12. Dagegen spricht: Im Gegensatz zu Russland brauchen wir das Außen

Wird sich nach Einsetzen des Katzenjammers die Lage bald drehen oder sind wir alle so verbohrt, dass wir gerne für ein Prinzip Opfer bringen?

Dazu Hudson:

„Europa wird Sanktionen auf Kosten steigender Energie- und Agrarpreise verhängen, indem es Einfuhren aus den Vereinigten Staaten Vorrang einräumt und auf russische, belarussische und andere Verbindungen außerhalb des Dollarraums verzichtet. Sergej Lawrow drückt es so aus: „Wenn die Vereinigten Staaten der Meinung sind, dass etwas ihren Interessen entspricht, können sie diejenigen verraten, mit denen sie befreundet waren, mit denen sie zusammengearbeitet haben und die ihren Positionen in der Welt entgegengekommen sind“.

Amerikas Sanktionen gegen seine Verbündeten schaden deren Volkswirtschaften, nicht denen von Russland und China.

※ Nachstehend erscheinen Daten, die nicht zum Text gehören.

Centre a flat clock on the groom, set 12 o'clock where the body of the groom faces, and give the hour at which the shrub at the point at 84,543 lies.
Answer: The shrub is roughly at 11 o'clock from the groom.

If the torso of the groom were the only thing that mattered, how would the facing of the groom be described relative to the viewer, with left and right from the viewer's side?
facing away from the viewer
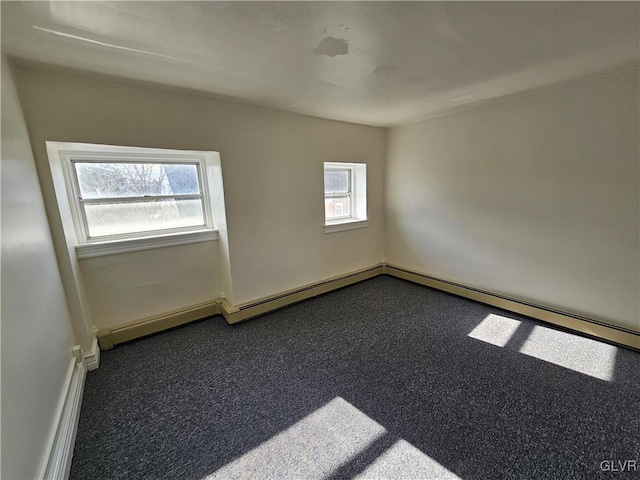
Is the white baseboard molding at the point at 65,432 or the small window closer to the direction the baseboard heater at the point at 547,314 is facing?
the white baseboard molding

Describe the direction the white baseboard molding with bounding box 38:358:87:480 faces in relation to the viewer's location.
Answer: facing to the right of the viewer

Die Ironie liegt darin, dass die Sanktionen gegen Russland und China diesen Ländern letztlich eher geholfen als geschadet haben.“

13. Dagegen spricht: Europa und USA sind nicht die Welt

Der Rest der Welt weiß erstens, auf welcher Seite ihr Brot gebuttert ist und zweitens, dass die aktuell vergossenen Krokodilstränen rassistisch sind, wie M.K. Badrakumar und Mercouris richtig anmerken. Wieso regen die sich bei einem ‚weitestgehend zivilisierten‘ (wie ein ‚Journalist‘ sagte) Land wie der Ukraine so maßlos auf und interessieren sich nicht für all die anderen Opfer, die der US-Imperialismus zu verantworten hat?